Pessoal, vejam que pérola que produzimos por aqui! “Eu sou brasileiro e não desisto nunca”, eu protesto!!
Porto de Itaqui, Maranhão. O navio cansado da marcha de quase um mês se aproxima manso do cais. Dentro, uma encomenda muito aguardada: trilhos de trem produzidos a 16.500 quilômetros de distância, na China. Mais da metade dos trilhos usados no Brasil sai de siderúrgicas chinesas. O resto, do Leste Europeu. A ironia é que essa história começa aqui.
Antes der entregar ao Brasil trilho a US$ 850 a tonelada, os chineses buscam, em Itaqui e em outros terminais da costa, a matéria-prima fundamental, o minério de ferro. Para cada tonelada de trilho entregue, as siderúrgicas chinesas precisam levar de 1,7 a 1,8 tonelada de ferro, volume que rende entre US$ 136 e US$ 144. A diferença? É o custo do atual desprezo do país por esse mercado.
O aparente desinteresse brasileiro em não agregar valor ao próprio minério de ferro para abastecer a crescente demanda interna por trilhos custa ao país entre US$ 706 e US$ 714 por tonelada de trilho assentado em velhas e novas ferrovias.

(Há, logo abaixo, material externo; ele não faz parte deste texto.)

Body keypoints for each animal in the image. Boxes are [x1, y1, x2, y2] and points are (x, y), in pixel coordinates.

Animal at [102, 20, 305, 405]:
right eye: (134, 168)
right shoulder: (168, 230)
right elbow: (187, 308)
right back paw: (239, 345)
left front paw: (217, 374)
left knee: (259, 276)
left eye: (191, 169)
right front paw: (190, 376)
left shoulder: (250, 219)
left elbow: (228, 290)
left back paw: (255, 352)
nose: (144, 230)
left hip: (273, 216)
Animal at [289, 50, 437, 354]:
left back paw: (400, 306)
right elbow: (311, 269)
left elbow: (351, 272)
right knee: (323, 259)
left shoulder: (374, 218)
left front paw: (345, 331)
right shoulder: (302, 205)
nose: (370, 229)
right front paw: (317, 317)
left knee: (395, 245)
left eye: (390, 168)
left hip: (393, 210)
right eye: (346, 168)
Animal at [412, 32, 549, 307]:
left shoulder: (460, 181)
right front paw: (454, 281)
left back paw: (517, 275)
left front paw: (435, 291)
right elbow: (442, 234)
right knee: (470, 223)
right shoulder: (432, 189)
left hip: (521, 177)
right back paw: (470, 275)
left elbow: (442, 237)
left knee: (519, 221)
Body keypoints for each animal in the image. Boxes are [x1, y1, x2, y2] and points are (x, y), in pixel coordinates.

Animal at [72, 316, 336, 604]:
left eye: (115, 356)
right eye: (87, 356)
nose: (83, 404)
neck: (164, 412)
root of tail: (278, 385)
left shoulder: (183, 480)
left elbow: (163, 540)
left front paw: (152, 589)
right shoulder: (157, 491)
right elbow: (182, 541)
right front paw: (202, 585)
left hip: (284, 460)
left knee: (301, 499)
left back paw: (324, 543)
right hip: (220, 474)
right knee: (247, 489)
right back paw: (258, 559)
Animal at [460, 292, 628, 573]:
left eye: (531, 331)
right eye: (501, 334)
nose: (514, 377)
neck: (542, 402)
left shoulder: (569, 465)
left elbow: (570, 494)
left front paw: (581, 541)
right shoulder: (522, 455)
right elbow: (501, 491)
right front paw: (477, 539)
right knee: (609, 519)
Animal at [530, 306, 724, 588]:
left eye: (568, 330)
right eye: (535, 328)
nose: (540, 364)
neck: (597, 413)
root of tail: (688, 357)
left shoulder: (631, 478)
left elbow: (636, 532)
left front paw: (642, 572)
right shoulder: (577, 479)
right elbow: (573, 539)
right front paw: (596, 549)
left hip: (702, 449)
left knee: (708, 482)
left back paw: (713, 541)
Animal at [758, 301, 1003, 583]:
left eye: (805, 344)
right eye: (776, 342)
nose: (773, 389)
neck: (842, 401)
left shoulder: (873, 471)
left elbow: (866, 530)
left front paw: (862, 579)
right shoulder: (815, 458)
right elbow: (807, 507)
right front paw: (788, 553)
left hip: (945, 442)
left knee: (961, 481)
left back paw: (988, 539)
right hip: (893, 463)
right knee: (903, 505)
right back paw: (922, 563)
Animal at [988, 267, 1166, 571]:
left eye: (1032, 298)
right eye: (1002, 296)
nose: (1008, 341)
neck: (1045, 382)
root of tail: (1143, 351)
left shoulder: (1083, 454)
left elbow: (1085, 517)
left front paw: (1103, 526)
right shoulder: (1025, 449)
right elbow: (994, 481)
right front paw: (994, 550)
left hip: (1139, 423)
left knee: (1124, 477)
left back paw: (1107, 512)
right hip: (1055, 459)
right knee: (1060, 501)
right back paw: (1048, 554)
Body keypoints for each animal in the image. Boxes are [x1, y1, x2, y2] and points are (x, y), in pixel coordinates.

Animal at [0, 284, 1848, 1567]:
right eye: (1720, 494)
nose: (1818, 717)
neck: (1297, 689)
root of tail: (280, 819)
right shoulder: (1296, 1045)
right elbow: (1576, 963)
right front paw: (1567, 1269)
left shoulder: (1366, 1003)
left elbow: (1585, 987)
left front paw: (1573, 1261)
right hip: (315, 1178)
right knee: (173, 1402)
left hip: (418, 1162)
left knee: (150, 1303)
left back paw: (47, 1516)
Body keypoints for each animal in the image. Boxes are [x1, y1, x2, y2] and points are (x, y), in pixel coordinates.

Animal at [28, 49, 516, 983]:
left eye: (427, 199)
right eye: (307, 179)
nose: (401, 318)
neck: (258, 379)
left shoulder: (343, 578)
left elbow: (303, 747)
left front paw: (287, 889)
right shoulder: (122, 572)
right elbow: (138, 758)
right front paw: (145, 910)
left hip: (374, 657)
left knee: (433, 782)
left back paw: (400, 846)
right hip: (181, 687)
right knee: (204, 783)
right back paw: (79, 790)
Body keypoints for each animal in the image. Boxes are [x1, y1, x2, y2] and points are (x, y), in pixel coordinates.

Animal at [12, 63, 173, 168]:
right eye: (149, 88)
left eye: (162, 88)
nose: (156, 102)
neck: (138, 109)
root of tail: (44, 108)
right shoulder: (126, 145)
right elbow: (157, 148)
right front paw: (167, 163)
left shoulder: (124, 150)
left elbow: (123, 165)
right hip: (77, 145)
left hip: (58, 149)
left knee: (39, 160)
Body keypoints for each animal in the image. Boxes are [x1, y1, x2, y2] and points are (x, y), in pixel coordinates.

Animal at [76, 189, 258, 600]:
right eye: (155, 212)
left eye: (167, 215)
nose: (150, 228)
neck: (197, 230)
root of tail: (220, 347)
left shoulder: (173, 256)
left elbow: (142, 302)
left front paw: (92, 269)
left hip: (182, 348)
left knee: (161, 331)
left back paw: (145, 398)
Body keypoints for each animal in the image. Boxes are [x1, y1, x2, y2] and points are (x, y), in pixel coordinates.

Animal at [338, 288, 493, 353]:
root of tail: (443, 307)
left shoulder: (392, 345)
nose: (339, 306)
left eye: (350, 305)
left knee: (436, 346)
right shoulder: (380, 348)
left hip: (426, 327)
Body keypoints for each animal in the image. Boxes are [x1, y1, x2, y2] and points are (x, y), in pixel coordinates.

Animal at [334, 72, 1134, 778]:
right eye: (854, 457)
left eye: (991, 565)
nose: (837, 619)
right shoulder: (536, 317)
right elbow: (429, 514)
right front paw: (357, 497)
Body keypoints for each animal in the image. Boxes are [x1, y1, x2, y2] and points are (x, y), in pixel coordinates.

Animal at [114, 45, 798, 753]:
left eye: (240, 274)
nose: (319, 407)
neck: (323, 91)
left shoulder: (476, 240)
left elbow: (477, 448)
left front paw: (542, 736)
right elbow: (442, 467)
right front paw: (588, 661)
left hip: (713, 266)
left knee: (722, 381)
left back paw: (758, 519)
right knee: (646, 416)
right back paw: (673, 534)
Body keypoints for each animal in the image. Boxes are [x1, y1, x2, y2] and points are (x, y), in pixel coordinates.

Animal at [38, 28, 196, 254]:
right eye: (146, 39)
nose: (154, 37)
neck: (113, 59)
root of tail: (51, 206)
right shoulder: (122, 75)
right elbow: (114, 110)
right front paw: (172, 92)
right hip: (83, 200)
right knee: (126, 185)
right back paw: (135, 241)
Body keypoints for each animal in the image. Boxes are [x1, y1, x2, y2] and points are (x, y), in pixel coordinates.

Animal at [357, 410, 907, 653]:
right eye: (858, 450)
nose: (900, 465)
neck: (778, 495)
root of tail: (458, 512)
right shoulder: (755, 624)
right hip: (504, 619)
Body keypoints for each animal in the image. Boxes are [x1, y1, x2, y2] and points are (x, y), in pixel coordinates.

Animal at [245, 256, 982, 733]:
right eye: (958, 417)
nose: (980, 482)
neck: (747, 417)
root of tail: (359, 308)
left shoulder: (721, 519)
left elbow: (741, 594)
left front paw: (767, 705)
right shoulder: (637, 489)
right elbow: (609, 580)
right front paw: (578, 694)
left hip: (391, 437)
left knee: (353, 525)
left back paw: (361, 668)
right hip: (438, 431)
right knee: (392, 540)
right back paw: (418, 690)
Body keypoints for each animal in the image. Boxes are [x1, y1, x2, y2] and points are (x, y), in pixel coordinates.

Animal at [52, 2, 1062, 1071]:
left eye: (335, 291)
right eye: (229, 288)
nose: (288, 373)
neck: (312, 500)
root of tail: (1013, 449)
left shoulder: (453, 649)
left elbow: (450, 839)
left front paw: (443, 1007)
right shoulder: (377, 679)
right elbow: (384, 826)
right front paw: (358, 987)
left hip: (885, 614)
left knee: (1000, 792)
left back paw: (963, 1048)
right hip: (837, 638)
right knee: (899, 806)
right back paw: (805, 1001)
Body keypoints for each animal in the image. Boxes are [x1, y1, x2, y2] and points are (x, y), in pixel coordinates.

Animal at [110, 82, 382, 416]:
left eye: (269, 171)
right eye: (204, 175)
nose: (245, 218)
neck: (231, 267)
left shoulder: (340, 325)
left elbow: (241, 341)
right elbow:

O custo é algo como US$ 135 milhões para a demanda deste ano e US$ 264 milhões para os volumes previstos de compra em 2009, quando as encomendas devem atingir um recorde.
O passeio global do minério brasileiro supera os 30 mil quilômetros, uma situação que começa a despertar nas rodas empresariais uma questão: afinal, por que não produzimos trilhos no Brasil? A exemplo do café, vendido em sacas para ganhar marca na Alemanha, ou do suco de laranja, exportado a granel para ser envasado em países desenvolvidos, o minério de ferro é mais um caso de oportunidade não aproveitada.
O Brasil vai duplicar a demanda nacional por trilhos de trem a partir de 2009, quando as estimativas da ANTF (Associação Nacional dos Transportadores Ferroviários) apontam para a importação de 370 mil toneladas, ante as 190 mil toneladas que serão compradas neste ano. Tudo isso produzido –como é de supor– com o ferro retirado da serra de Carajás, no Pará, ou do Quadrilátero Ferrífero de Minas Gerais.